#### To be done:
In the text on Anaximenes, what very light fluid did he identify the Boundless as?

#### Article:

* Begin *

Of course we must avoid falling into the usual trap of an illusory “precursor”, but we cannot fail to be struck by the penetration of Anaximander’s views, and the internal consistency of the model he put forward. Precisely because of this consistency, some obscurities and problems stand out. One of these, emphasised by his pupil Anaximenes, concerns his choice of first principle: Άπειρον could not be sufficient in itself because it was necessary to add a principle of emergence to produce the forms observed in nature. Emergence was caused by movement, which therefore became a first principle itself. Struck by the existence of movement – we will see later how many different solutions have been put forward for this problem – Anaximenes retained few of his master’s conclusions, and visualised the Boundless as eternal and permanent, but under constant agitation. This gave him the idea that it must be a very light fluid, which he identified as Air (12). The primacy of one element over the others meant that the spherical symmetry of the Universe was lost, and he was obliged to suppose, as Thales had done, that the Earth was supported by something. In this new cosmogony the Earth appeared as a flat disc, floating on the moving Air (which was, once again, responsible for earthquakes) and lit by the shining disc of the Sun’s fire. It was movement that prevented the Earth from sinking into the Infinity of the Universe, because obviously the Air would be too light to support it by itself.

Movement and change were therefore the two governing principles of the Universe. These intrinsic principles acted on the Air via the processes of condensation and rarefaction, which produced both quantitative and qualitative changes. Rarefied Air became Fire, and condensed Air became the wind, clouds and Water; but Water could condense further to form the Earth and the heaviest and hardest rocks. Density (a word which did not yet exist) was therefore associated with the notion of heat, which was itself connected to movement.

condensation <=> condensation <=> rarefaction
Earth               Water                     Air                Fire
Cold <———––> Wet <———––> Dry <————> Hot
Heavy     Light      Immobile        Viscous       Fluid       Intangible

The processes of condensation and rarefaction gave rise to quantitative changes as well as the qualitative changes already described. Cold thus divided into three distinct phases: solid, liquid and vapour, as ice, water and water vapour. The origin for all these transformations was Air, which was on the border between Cold and Heat.

Anaximenes then looked for a rational way to connect movement and change, using the properties observed during condensation and rarefaction. The Sun was typical of these functional relationships. The solar disc was made up of an Earth-type element, but it was subject to such rapid internal movements that the process of rarefaction had changed it into Fire. As an illustration Anaximenes made the following comparison. When we blow with our mouth almost closed, the flow of air is observed to be cold, because the opening is too small to allow the blown air to move very much. In contrast, when we breathe out or blow with our mouth wide open, this allows the air to move a great deal, and we notice that it is hot.

* End *

#### Information provided:
* Begin *

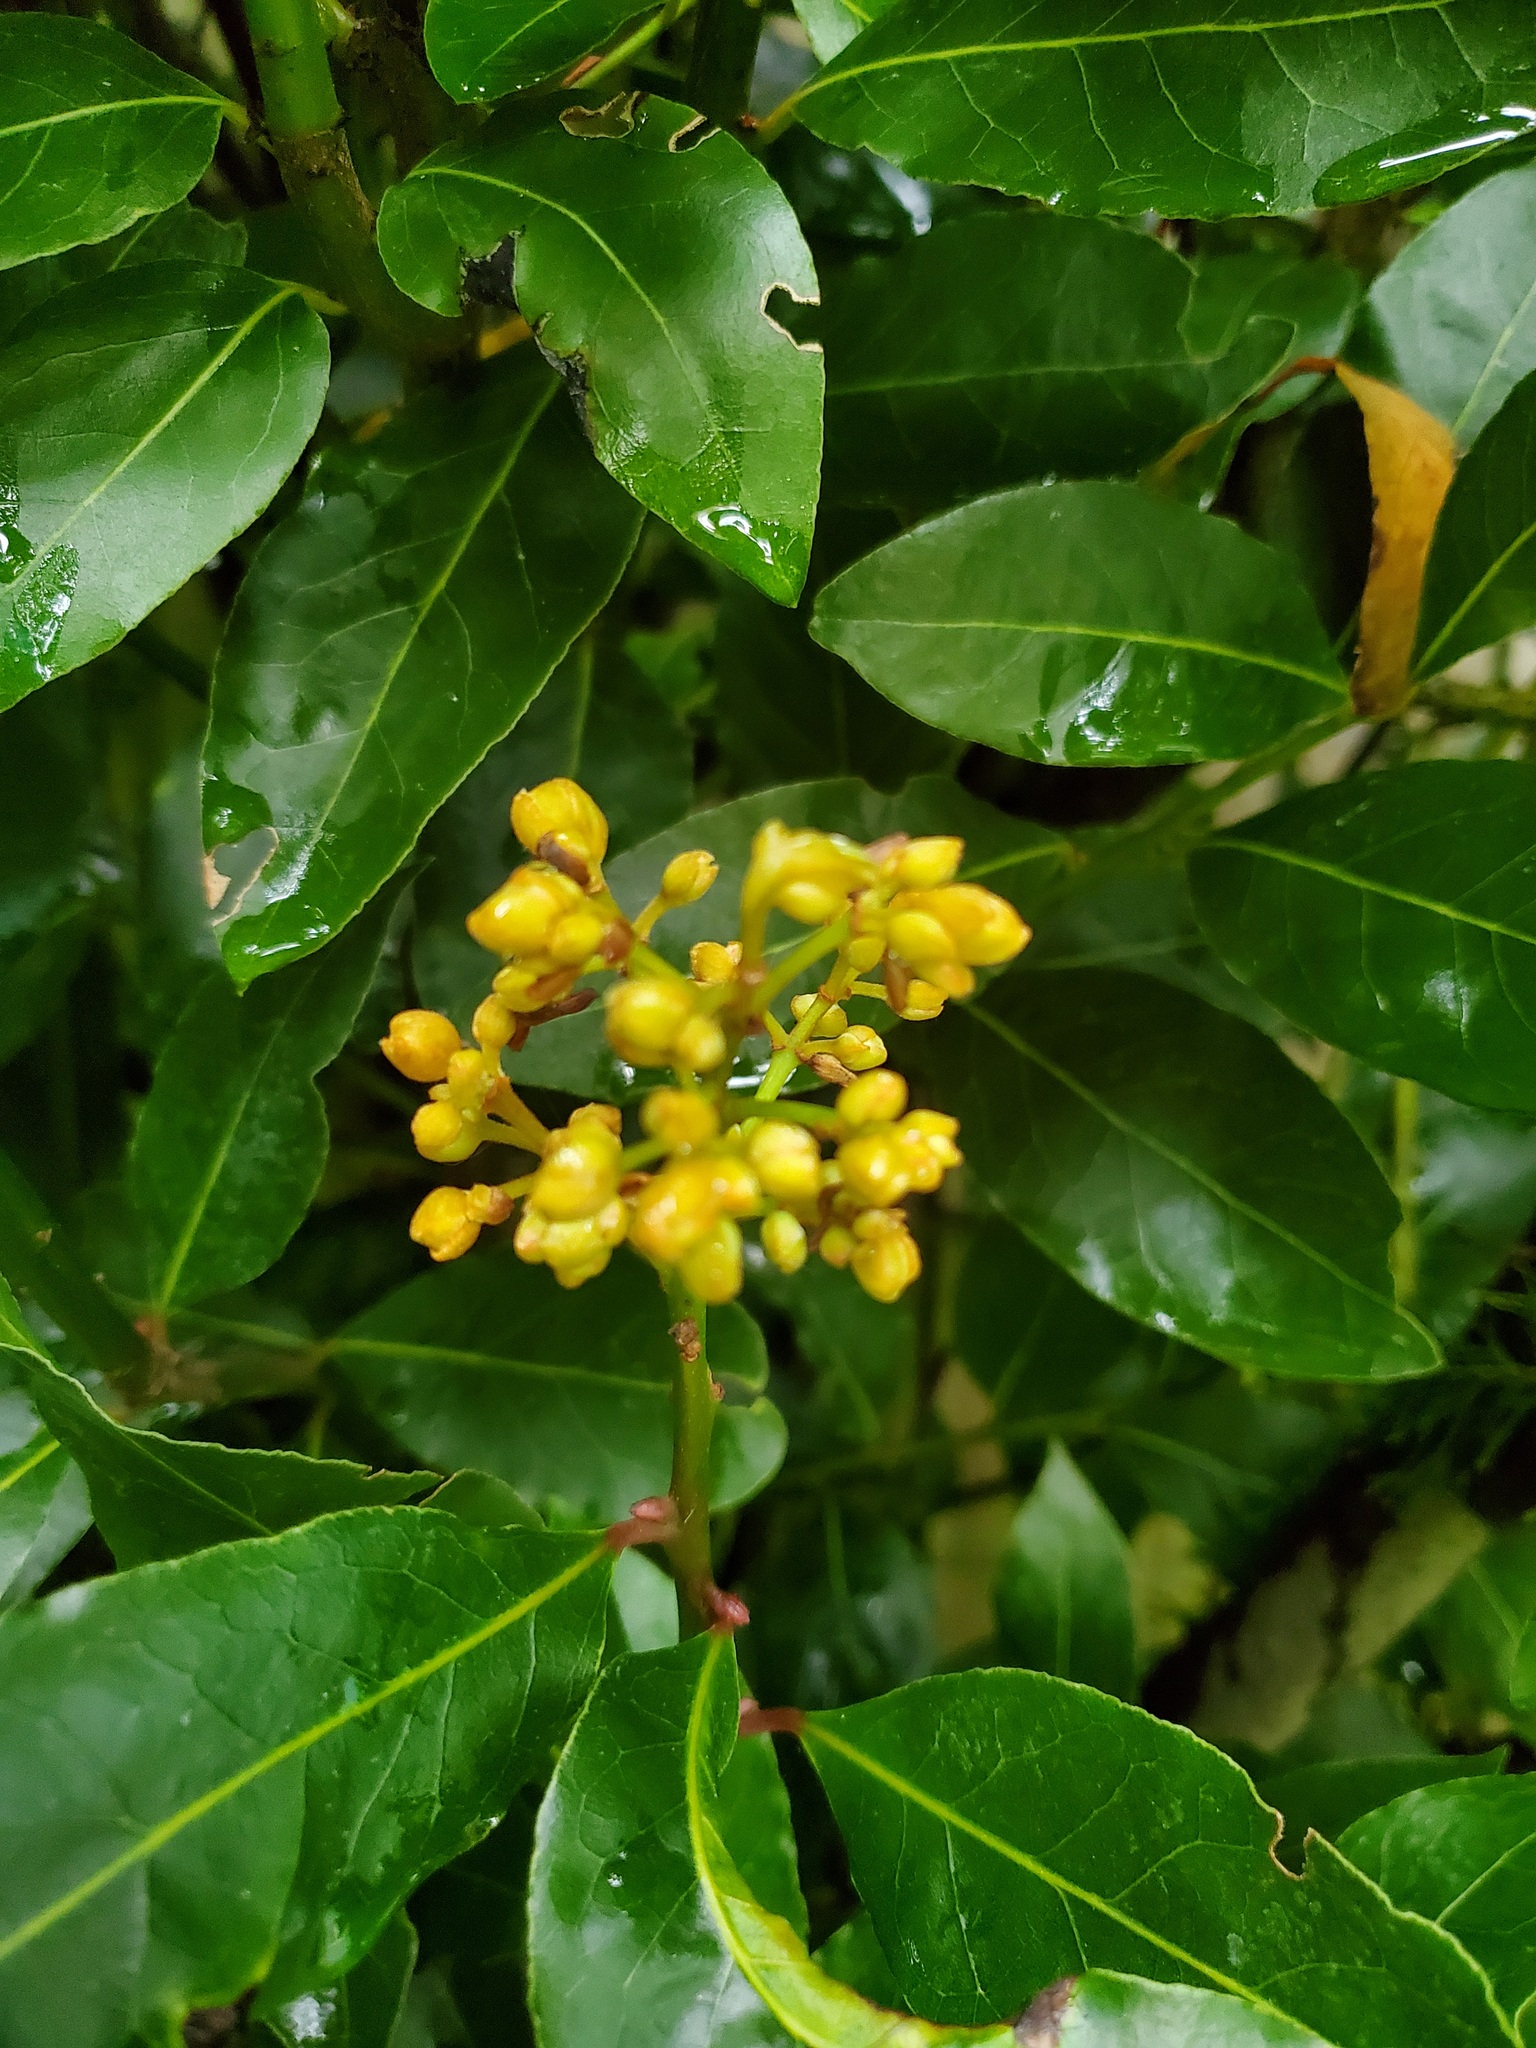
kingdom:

* End *

#### The answer:
Air.